If Customer’s production instances of the Subscription Service running on a Supported Version and implemented in accordance with the Documentation are not Available (as defined below) ninety-nine percent (99.0%) of the time or more in any calendar month (“SLA”), then Customer’s exclusive remedy for failure of the Subscription Service to meet the SLA is for Customer to request Scalable to either: (1) extend the affected Subscription Term for the number of minutes the Subscription Service was not Available in the month in excess of the SLA; or (2) issue a service credit to Customer for the dollar value of the number of minutes the Subscription Service was not Available in the month in excess of the SLA (determined at the deemed per minute rate Scalable charged to Customer for Customer’s use of the affected Subscription Service) which Customer may request Scalable apply to Scalable’s next invoice to Customer for subscription fees. “Available” means that the Subscription Service can be accessed by Customer via a secure password protected site(s) hosted by Scalable on the world wide web except for: (i) Planned Downtime; and (ii) downtime caused by circumstances beyond Scalable’s control, including without limitation, Customer or third-party modifications to the Subscription Service, Custom Applications, a Force Majeure Event such as, for example, general Internet outages, failure of Customer’s infrastructure or connectivity, computer and telecommunications failures and delays not within Scalable’s control, and network intrusions or denial-of-service or other criminal attacks.

 

2. PROCESS

Customer must request all service credits or service extensions in writing to Scalable within thirty (30) days of the end of the month in which the SLA was not met, identifying the Support requests relating to the unavailability.
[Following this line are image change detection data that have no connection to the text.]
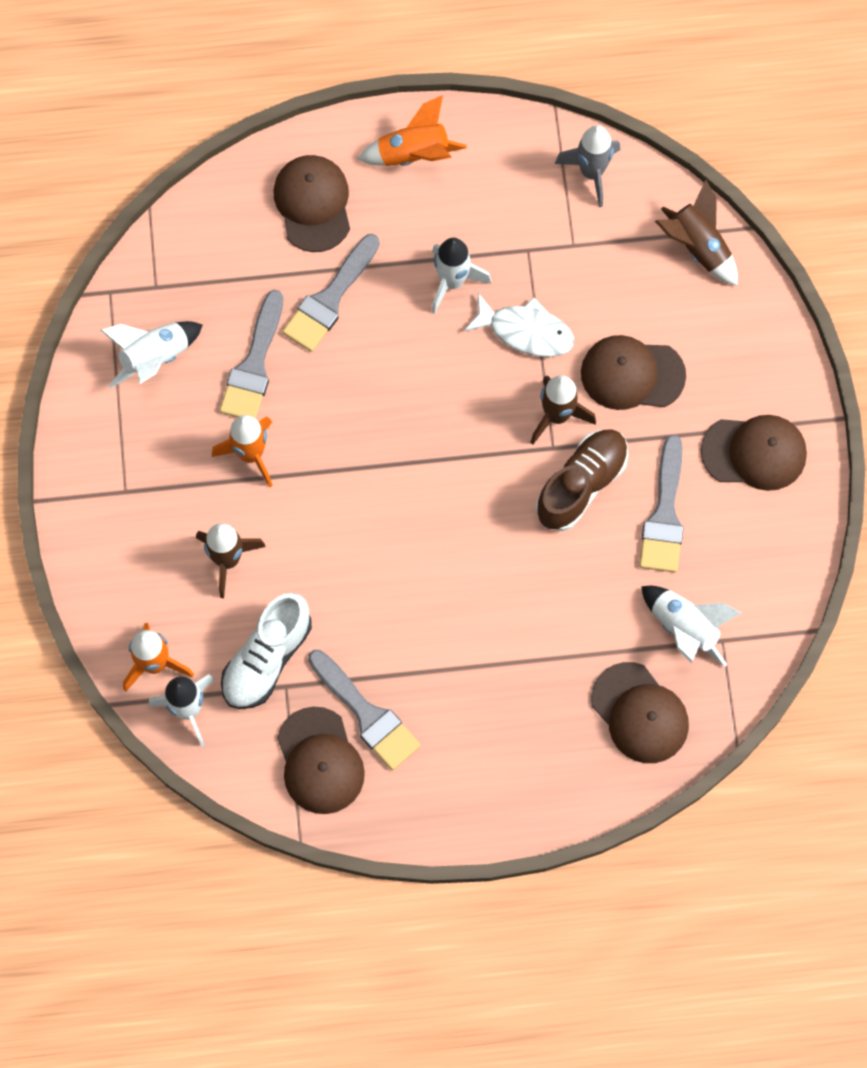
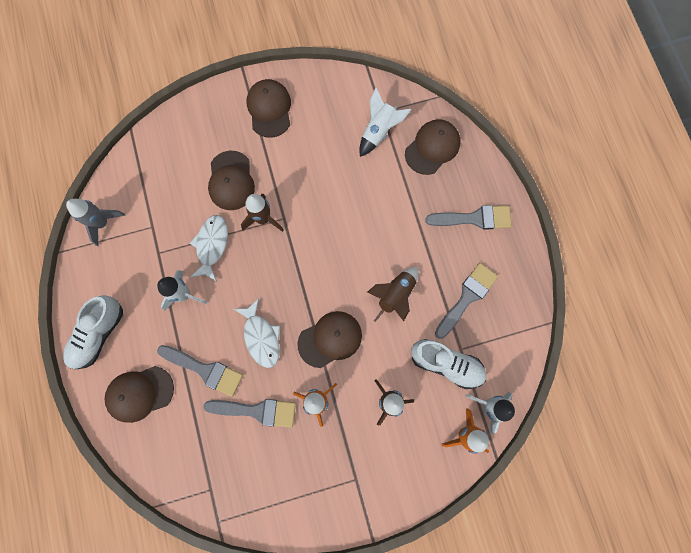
camera: 100 degrees left, 5 degrees up
(155, 358) = (261, 479): white rocket -> none
(320, 761) = (501, 320): brown cap -> brown cap (330, 339)
(364, 386) = (261, 337): none -> white fish
(413, 154) = (98, 334): orange rocket -> white shoe
(581, 484) = (304, 199): brown shoe -> none
(664, 514) = (314, 151): grey brush -> grey brush (474, 218)
(697, 247) = (145, 156): brown rocket -> brown rocket (395, 295)

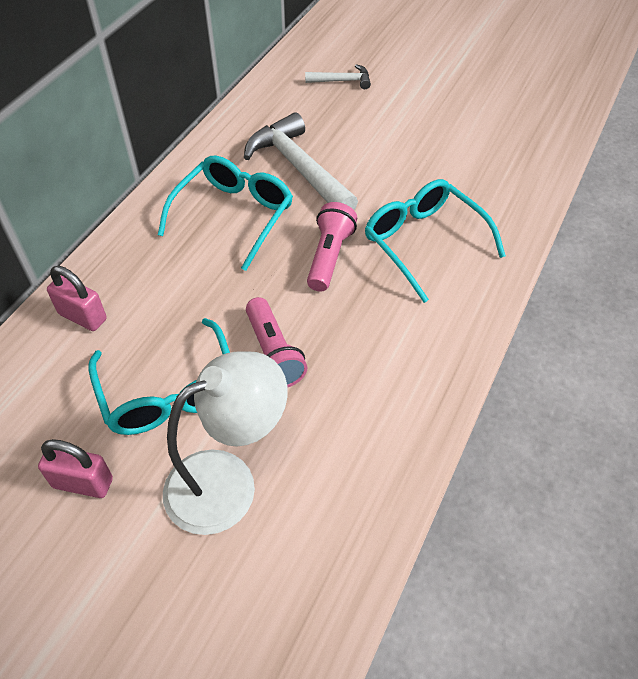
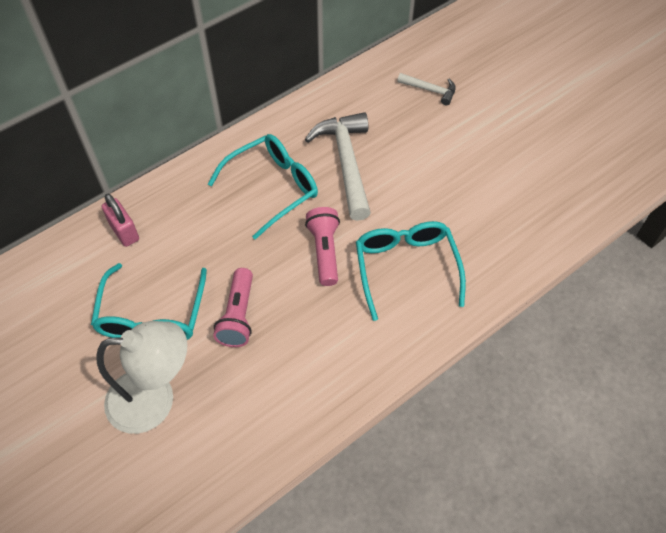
camera: 25 degrees right, 5 degrees up
(83, 483) = (64, 358): pink padlock -> none
(329, 257) = (324, 251): pink flashlight -> pink flashlight turned 45 degrees counterclockwise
The total amount of service extension or credits for any month may not exceed the subscription fee for the affected Subscription Service for the month, and has no cash value. Customer agrees that Scalable may delay issuing service credits until such amounts reach a minimum threshold of $1,000 U.S. dollars.

 

3. CAPITALIZED TERMS

Capitalized terms not defined herein shall have the meaning set forth in the Agreement, including the General Terms and Conditions and the Operations Guide, of which this Schedule is a part.